• _CONSIGNE 1_: Dans l’extrait retenu ci-dessous, condensez sous forme de liste le paragraphe qui débute par « L’observatoire veut également mettre en valeur », sans perdre ses faits principaux.
• _CONSIGNE 2_: Veuillez recopier le passage de l’extrait retenu en partant de « L’observatoire veut également » et en allant jusqu’à « durable de Salesforce. », en substituant « sobres » à « efficients ».

En parallèle, plusieurs initiatives portées par le monde de la recherche, parfois en partenariat avec des entreprises, ont été lancées pour calculer l’impact de l’IA sur toute la chaîne de valeur. Parmi elles, l’Observatoire mondial créé en février par l’École normale supérieure (ENS), en partenariat avec Capgemini. Il vise notamment à soutenir les travaux menés depuis plusieurs années par les chercheuses Aurélie Bugeau et Anne-Laure Ligozat. Professeure en informatique à l’École nationale supérieure d’informatique pour l’industrie et l’entreprise, cette dernière a planché sur la mesure de l’impact de l’entraînement du modèle open source Bloom. Non sans affronter de réels défis. «La fabrication des équipements représente 20 % de l’empreinte carbone de Bloom. Or, les fabricants, au premier lieu desquels figure Nvidia, ne communiquent pas sur le sujet», pointe la chercheuse, qui s’appuie sur les travaux de l’Arcep, le régulateur du marché des télécoms en France, et de l’Ademe sur l’analyse des cycles de vie des machines. Plus largement, estime Anne-Laure Ligozat, « la difficulté du numérique est qu’il est très distribué, puisqu’il fait appel à des serveurs situés partout dans le monde et partagés ».
L’observatoire veut également mettre en valeur les recherches menées par des experts internationaux, comme celles de Sasha Luccioni, qui occupe une chaire à l’ENS et travaille chez Hugging Face. Avec Salesforce, Meta, Cohere et l’université Carnegie Mellon, la licorne franco-américaine a développé l’AI energy score. Cet outil, qui s’adresse prioritairement aux entreprises, entend leur permettre de comparer la consommation énergétique de différents modèles d’intelligence artificielle lors de leur usage, afin d’identifier les plus efficients «tâche par tâche», précise Boris Gamazaychikov, le responsable IA durable de Salesforce.
Des situations très diverses
Porté par deux chercheurs de l’université de Cambridge, Loïc Lannelongue et Michael Inouye, Green algorithms est un outil en ligne d’évaluation du bilan carbone d’un calcul. Un projet en source ouverte lancé en 2020 et dont l’objectif est de permettre aux scientifiques «de suivre facilement leur consommation d’énergie». Et, le cas échéant, de décider de mettre en balance la nécessité d’effectuer un test et son empreinte énergétique. L’utilisateur du calculateur peut indiquer les infrastructures sur lesquelles il travaille, dans quel pays elles sont hébergées, si son modèle utilise des CPU (unités centrales de traitement, utilisées pour la simulation) ou des GPU (unités de carte graphique, destinées davantage aux cryptomonnaies et à l’IA), combien et pendant combien de temps. Prochaine étape pour cet outil, qui compte quelque 200 utilisateurs par semaine : inclure la consommation d’eau et l’impact environnemental lié à la fabrication des équipements.

• _DONNÉES FOURNIES_:

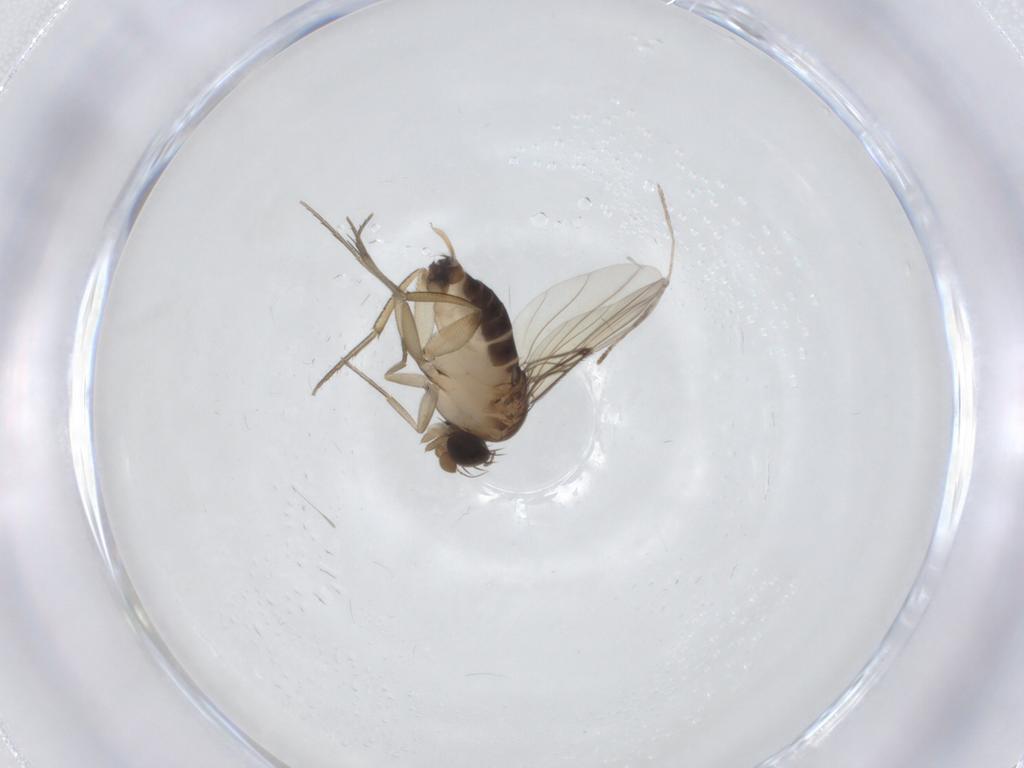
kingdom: Animalia
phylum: Arthropoda
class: Insecta
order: Diptera
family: Phoridae
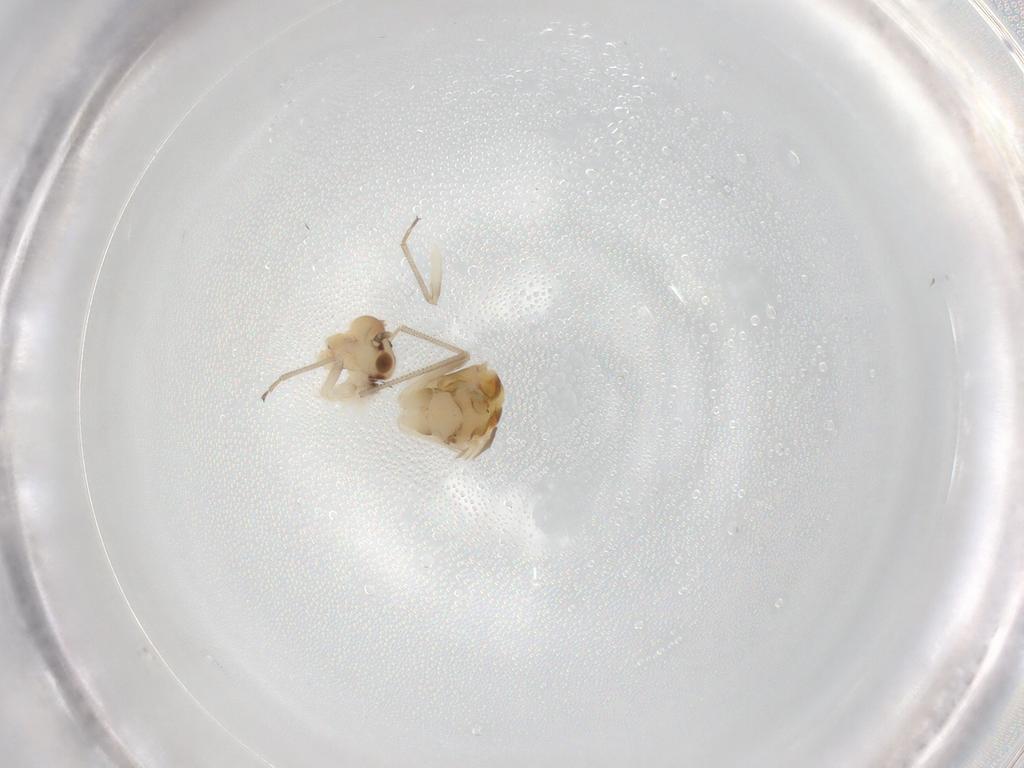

• _RÉPONSE ATTENDUE 1_:
- L’observatoire veut aussi valoriser les recherches d’experts internationaux, dont Sasha Luccioni, titulaire d’une chaire à l’ENS et employée chez Hugging Face.
- Hugging Face, licorne franco-américaine, a développé l’AI energy score avec Salesforce, Meta, Cohere et l’université Carnegie Mellon.
- Cet outil, destiné en priorité aux entreprises, permet de comparer la consommation énergétique de différents modèles d’IA lors de leur usage.
- Le but est d’identifier les modèles les plus efficients « tâche par tâche », selon Boris Gamazaychikov, responsable IA durable de Salesforce.

• _RÉPONSE ATTENDUE 2_:
L’observatoire veut également mettre en valeur les recherches menées par des experts internationaux, comme celles de Sasha Luccioni, qui occupe une chaire à l’ENS et travaille chez Hugging Face. Avec Salesforce, Meta, Cohere et l’université Carnegie Mellon, la licorne franco-américaine a développé l’AI energy score. Cet outil, qui s’adresse prioritairement aux entreprises, entend leur permettre de comparer la consommation énergétique de différents modèles d’intelligence artificielle lors de leur usage, afin d’identifier les plus sobres «tâche par tâche», précise Boris Gamazaychikov, le responsable IA durable de Salesforce.